+++ Text section +++
The mask mandate is “procedurally invalid” because the U.S. Centers for Disease Control and Prevention (CDC), before it imposed it, did not give notice or allow public comments as mandated by law, the Health Freedom Defense Fund wrote in the 77-page filing, lodged Aug. 1 with the U.S. Court of Appeals for the 11th Circuit.

The mandate is also arbitrary and capricious, because the CDC “ignored its own data on the known harms of long-term mask-wearing, and failed to heed its own rule for promulgating interstate regulations,” the group added.

It urged the appeals court not to grant a motion by the government to overturn a lower court ruling.

U.S. District Judge Kathryn Kimball Mizelle, a Trump appointee, ruled in April that the CDC violated the law by not giving notice or allowing public comments before imposing the mandate in February 2021.

While the agency cited the public health emergency over the COVID-19 pandemic, the pandemic had been ongoing for nearly a year and COVID-19 cases were decreasing at the time, undercutting the justification, Mizelle said.

She also found that the mandate exceeded the CDC’s statutory authority, dismissing claims that the Public Health Services Act of 1944 gave it the power to regulate travelers.
+++ Listed records +++
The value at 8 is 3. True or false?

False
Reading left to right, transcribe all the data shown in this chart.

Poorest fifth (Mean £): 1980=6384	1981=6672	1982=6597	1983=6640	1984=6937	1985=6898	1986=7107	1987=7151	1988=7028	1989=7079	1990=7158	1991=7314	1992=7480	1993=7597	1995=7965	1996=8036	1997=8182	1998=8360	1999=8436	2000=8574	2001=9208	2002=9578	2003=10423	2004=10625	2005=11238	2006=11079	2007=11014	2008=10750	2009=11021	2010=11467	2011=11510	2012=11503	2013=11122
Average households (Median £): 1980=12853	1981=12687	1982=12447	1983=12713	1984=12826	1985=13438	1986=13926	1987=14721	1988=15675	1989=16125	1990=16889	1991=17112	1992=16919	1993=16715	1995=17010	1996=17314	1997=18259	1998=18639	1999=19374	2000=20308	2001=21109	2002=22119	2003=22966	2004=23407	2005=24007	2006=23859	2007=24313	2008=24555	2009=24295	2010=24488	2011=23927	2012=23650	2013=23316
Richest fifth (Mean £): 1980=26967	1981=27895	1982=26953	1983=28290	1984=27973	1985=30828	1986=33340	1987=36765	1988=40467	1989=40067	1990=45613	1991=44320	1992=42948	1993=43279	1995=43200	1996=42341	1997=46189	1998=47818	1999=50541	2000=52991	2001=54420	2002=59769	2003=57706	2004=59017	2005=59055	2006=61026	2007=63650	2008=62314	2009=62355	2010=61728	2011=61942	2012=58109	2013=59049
+++
Directions for this task => Update the article on the mask mandate challenge from "The mandate is" to "lower court ruling.", changing "appeals court" to "circuit court". The records are separate material and unrelated to the text.

Solution to this task =>
The mandate is also arbitrary and capricious, because the CDC “ignored its own data on the known harms of long-term mask-wearing, and failed to heed its own rule for promulgating interstate regulations,” the group added.

It urged the circuit court not to grant a motion by the government to overturn a lower court ruling.